Please locate every line in the listing below that contains the word "stored" and copy each of those lines.

Data
========

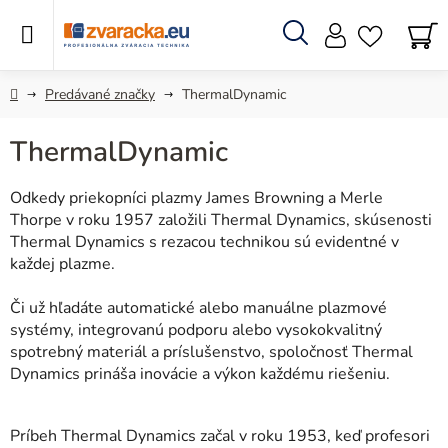
Prejsť
na
obsah
Hľadať
N
KO
Domov
Predávané značky
ThermalDynamic
ThermalDynamic
Odkedy priekopníci plazmy James Browning a Merle
Thorpe v roku 1957 založili Thermal Dynamics, skúsenosti
Thermal Dynamics s rezacou technikou sú evidentné v
každej plazme.
Či už hľadáte automatické alebo manuálne plazmové
systémy, integrovanú podporu alebo vysokokvalitný
spotrebný materiál a príslušenstvo, spoločnosť Thermal
Dynamics prináša inovácie a výkon každému riešeniu.
Príbeh Thermal Dynamics začal v roku 1953, keď profesori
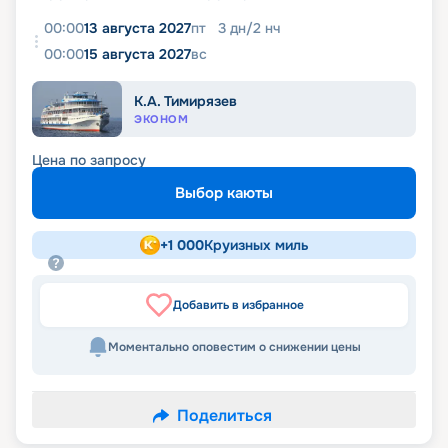
00:00
13 августа 2027
пт
3
дн
/
2
нч
00:00
15 августа 2027
вс
К.А. Тимирязев
ЭКОНОМ
Цена по запросу
Выбор каюты
+
1 000
Круизных миль
Добавить в избранное
Моментально оповестим о снижении цены
Поделиться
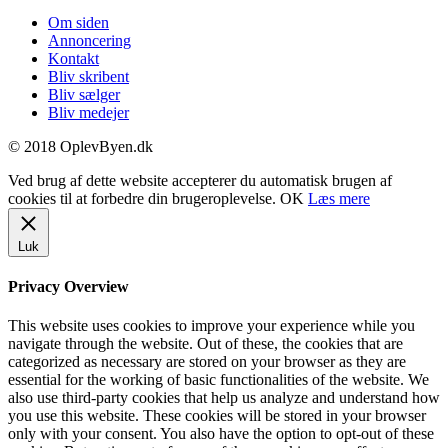
Om siden
Annoncering
Kontakt
Bliv skribent
Bliv sælger
Bliv medejer
© 2018 OplevByen.dk
Ved brug af dette website accepterer du automatisk brugen af
cookies til at forbedre din brugeroplevelse.
OK
Læs mere
Luk
Privacy Overview
This website uses cookies to improve your experience while you
navigate through the website. Out of these, the cookies that are
categorized as necessary are stored on your browser as they are
essential for the working of basic functionalities of the website. We
also use third-party cookies that help us analyze and understand how
you use this website. These cookies will be stored in your browser
only with your consent. You also have the option to opt-out of these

========

Task solution
categorized as necessary are stored on your browser as they are
you use this website. These cookies will be stored in your browser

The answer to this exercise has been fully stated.